==== INFORMATION SUPPLIED ====

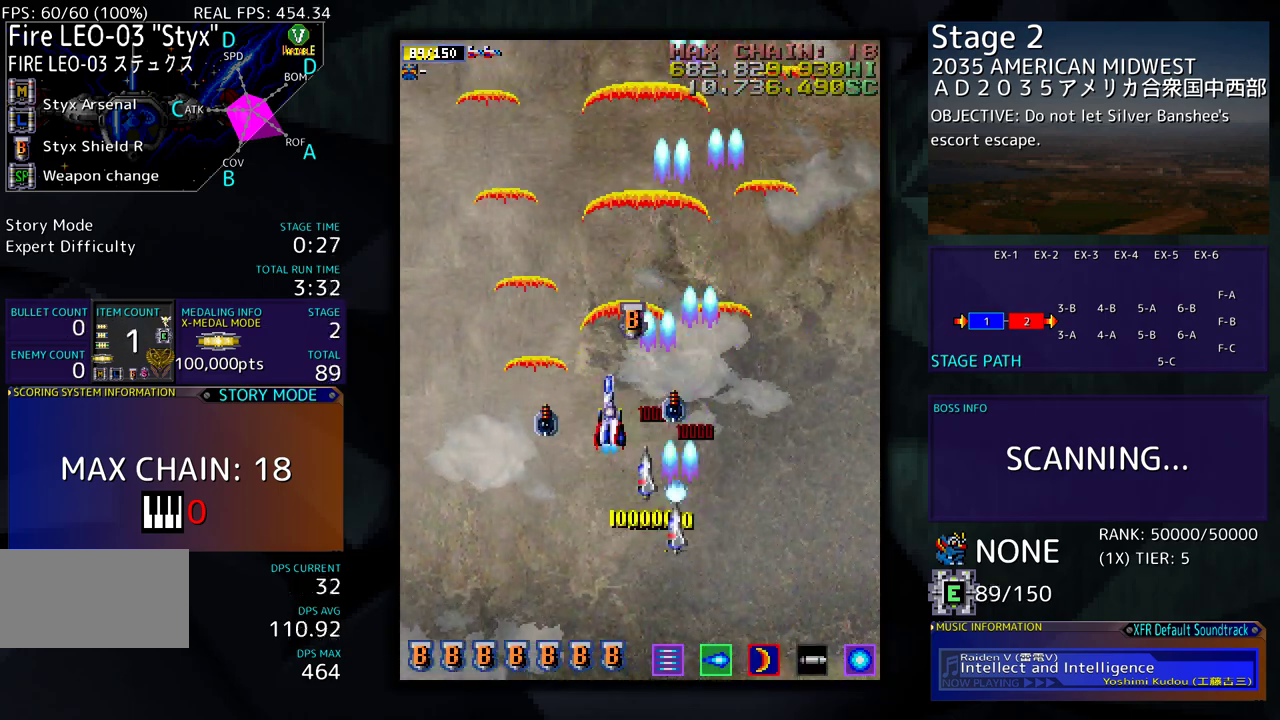
{"buttons": ["DPAD_UP", "DPAD_RIGHT"], "events": [[67, "DPAD_UP", "up"], [100, "DPAD_DOWN", "down"], [183, "DPAD_LEFT", "up"], [200, "DPAD_DOWN", "up"], [217, "DPAD_UP", "down"], [350, "DPAD_RIGHT", "down"]]}
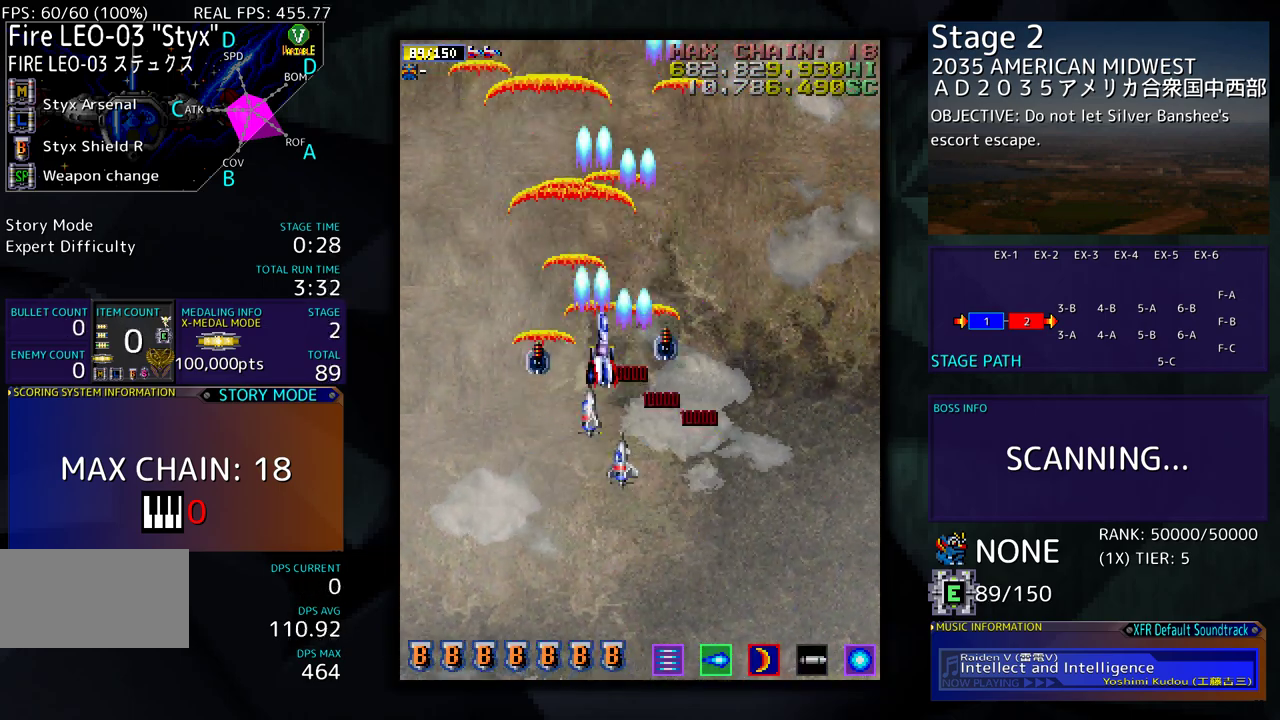
{"buttons": ["DPAD_DOWN"], "events": [[17, "DPAD_RIGHT", "up"], [50, "DPAD_LEFT", "down"], [117, "DPAD_UP", "up"], [233, "DPAD_DOWN", "down"], [467, "DPAD_LEFT", "up"]]}
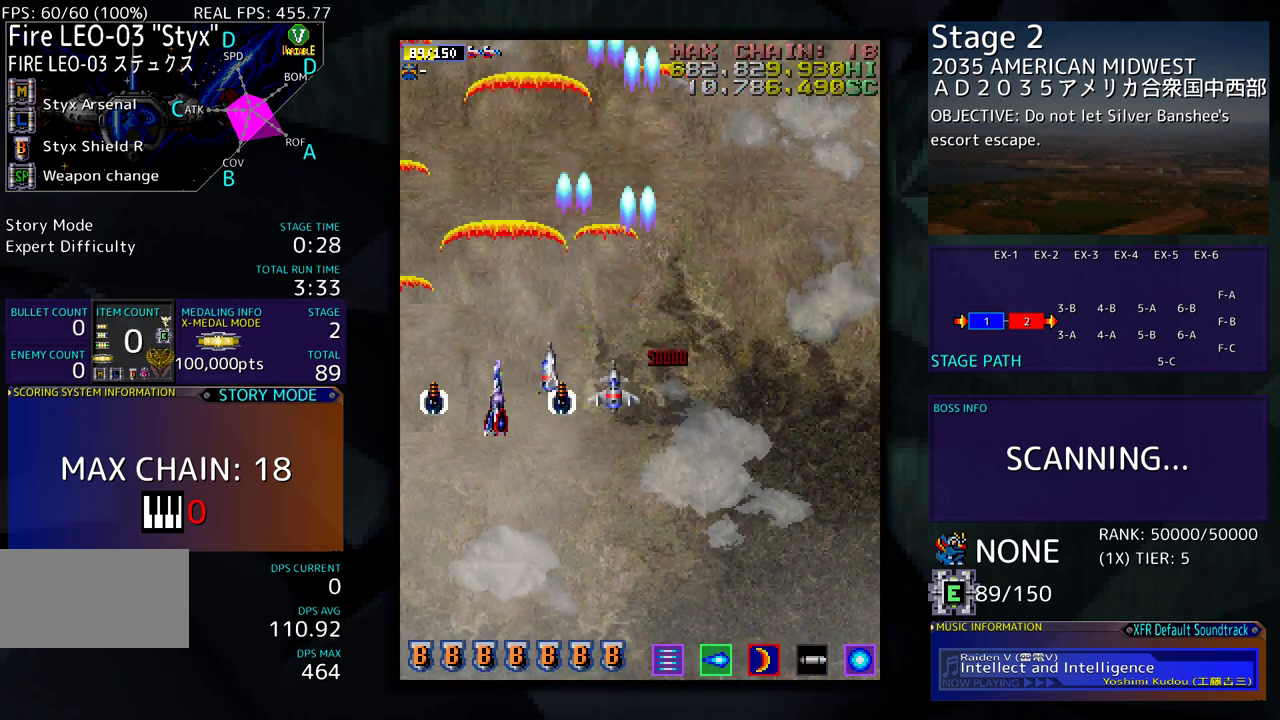
{"buttons": ["DPAD_DOWN", "DPAD_RIGHT"], "events": [[33, "DPAD_RIGHT", "down"], [150, "DPAD_DOWN", "up"], [150, "DPAD_RIGHT", "up"], [300, "DPAD_RIGHT", "down"], [417, "DPAD_DOWN", "down"]]}
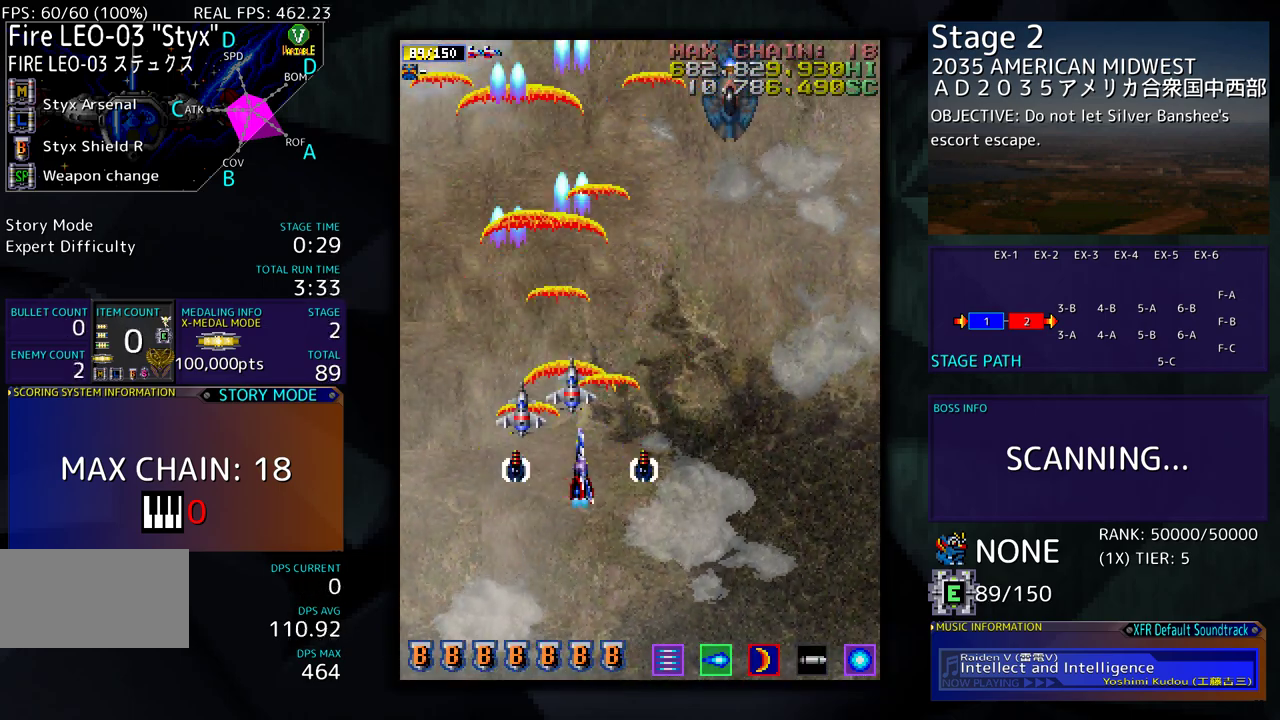
{"buttons": ["DPAD_DOWN", "DPAD_LEFT"], "events": [[17, "DPAD_DOWN", "up"], [367, "DPAD_DOWN", "down"], [417, "DPAD_RIGHT", "up"], [450, "DPAD_LEFT", "down"]]}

====

Give the data again exactly as written, with all pictures left out.

{"buttons": ["DPAD_UP", "DPAD_RIGHT"], "events": [[67, "DPAD_UP", "up"], [100, "DPAD_DOWN", "down"], [183, "DPAD_LEFT", "up"], [200, "DPAD_DOWN", "up"], [217, "DPAD_UP", "down"], [350, "DPAD_RIGHT", "down"]]}
{"buttons": ["DPAD_DOWN"], "events": [[17, "DPAD_RIGHT", "up"], [50, "DPAD_LEFT", "down"], [117, "DPAD_UP", "up"], [233, "DPAD_DOWN", "down"], [467, "DPAD_LEFT", "up"]]}
{"buttons": ["DPAD_DOWN", "DPAD_RIGHT"], "events": [[33, "DPAD_RIGHT", "down"], [150, "DPAD_DOWN", "up"], [150, "DPAD_RIGHT", "up"], [300, "DPAD_RIGHT", "down"], [417, "DPAD_DOWN", "down"]]}
{"buttons": ["DPAD_DOWN", "DPAD_LEFT"], "events": [[17, "DPAD_DOWN", "up"], [367, "DPAD_DOWN", "down"], [417, "DPAD_RIGHT", "up"], [450, "DPAD_LEFT", "down"]]}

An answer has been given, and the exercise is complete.